**EXTRAIT DU DOCUMENT:**
================================

Des entretiens oraux

A la suite de cette première phase d'analyse sur la base des rapports papier, 80 experts des autorités de sûreté européennes se sont retrouvés au Luxembourg pour des rapports de revue, une audition de chaque autorité de sûreté nationale, du 5 au 17 février 2012. Outre les auditeurs et les audités, on comptait de nombreux observateurs venus du Japon, des Etats-Unis, d'Arménie, de Croatie, des Emirats arabes unis, ou encore de l'Agence internationale de l’énergie atomique (AIEA).

En pratique, chacune des 17 délégations a été reçue pendant deux heures et demie. Après une demi-heure de présentation, l’autorité de sûreté auditionnée disposait d'une heure pour répondre aux questions écrites qui lui avaient été adressées à la fin janvier 2012 par les auditeurs. Suivait une heure de discussion. 

« Je suis intervenu à la fois en tant que membre de la délégation française lors de l'audition de la France par ses pairs, et comme auditeur de trois pays », résume Emmanuel Raimond. « Ces débats ont fait l’objet de compte-rendus et ont permis de compléter les rapports de revue initiés par les sous-groupes sur la base des documents papier. »

 

Une centrale ukrainienne renforcée à la suite de Fukushima

IRSN_ECS_Centrale-Ukraine-Sud_201505.jpgHistoriquement marquée par l’accident de Tchernobyl, l’Ukraine a tiré  les enseignements de la catastrophe japonaise. Le réacteur n°1 de la centrale Ukraine du Sud, basée à environ 350 km au sud de Kiev, est une installation pilote pour le déploiement des mesures post-Fukushima.

================================

**TRAVAIL DEMANDÉ:**
1: Dans l'extrait sur l'audition des autorités de sûreté, combien de temps chacune des 17 délégations a-t-elle été reçue ?
2: Rédigez la suite de l'extrait sur l'audition des autorités de sûreté en reprenant juste après sa dernière phrase.

================================

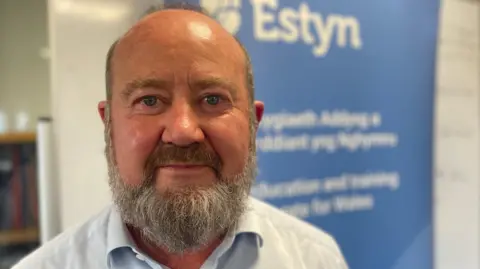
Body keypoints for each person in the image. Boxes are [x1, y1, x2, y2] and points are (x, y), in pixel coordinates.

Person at [13, 3, 348, 269]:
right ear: (109, 125)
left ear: (253, 122)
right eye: (149, 100)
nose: (183, 132)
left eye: (213, 99)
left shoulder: (315, 259)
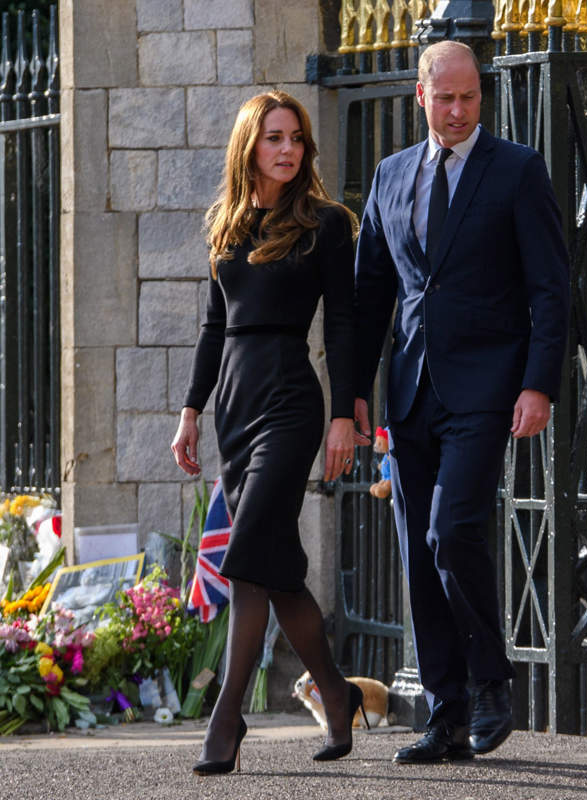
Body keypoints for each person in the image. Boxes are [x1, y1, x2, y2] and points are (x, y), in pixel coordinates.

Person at [352, 40, 569, 763]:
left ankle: (491, 681)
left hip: (488, 387)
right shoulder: (388, 176)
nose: (456, 110)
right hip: (409, 392)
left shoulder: (517, 170)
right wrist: (352, 396)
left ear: (483, 96)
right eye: (443, 98)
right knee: (418, 552)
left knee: (451, 531)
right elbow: (369, 295)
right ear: (421, 96)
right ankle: (443, 716)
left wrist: (538, 383)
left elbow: (550, 287)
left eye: (469, 98)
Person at [171, 91, 365, 776]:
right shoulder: (226, 221)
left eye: (296, 139)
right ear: (249, 146)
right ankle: (336, 694)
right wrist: (192, 410)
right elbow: (212, 327)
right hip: (235, 404)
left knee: (250, 549)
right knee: (272, 565)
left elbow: (342, 322)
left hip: (290, 400)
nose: (287, 150)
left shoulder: (325, 223)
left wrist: (344, 412)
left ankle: (226, 718)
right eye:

================================

**VOS RÉPONSES:**
1: Chaque délégation a été reçue pendant deux heures et demie.

2:
L’alimentation électrique d’urgence destinée aux équipements essentiels de sûreté – comme les soupapes de sécurité – a été renforcée par l’ajout d’un groupe électrogène mobile à moteur Diesel de 0,4 kV. Deux stations de pompage mobiles supplémentaires sont prévues, pour assurer l’évacuation de la puissance résiduelle du cœur via  les générateurs de vapeur.  Des procédures ont été développées pour l’utilisation de ces équipements supplémentaires par les équipes d’urgence.

En cas d’événement extrême  – séisme, inondation – , une attention a été accordée aux lieux de stockage  des équipements mobiles et aux routes d’accès aux points de connexion de  ces derniers. Enfin, des exercices ont été organisés pour entraîner le personnel au déploiement des équipements.

 

Des visites de terrain

« Les rapports de revue établis après les auditions du Luxembourg ont servi de base aux visites effectués en mars 2012 dans chacun des 17 pays participants à la revue européenne », enchaîne Philippe Jamet. Ces visites ont permis d’approfondir l’examen des évaluations effectuées par les autorités de sûreté nationales et de leurs conclusions.

La visite d’une centrale nucléaire a par ailleurs été programmée dans chacun des États membres. Au programme, par exemple, pour Emmanuel Raimond : la visite de centrales ukrainienne, roumaine et slovaque, au sein d’équipes pluridisciplinaires couvrant les trois domaines abordés.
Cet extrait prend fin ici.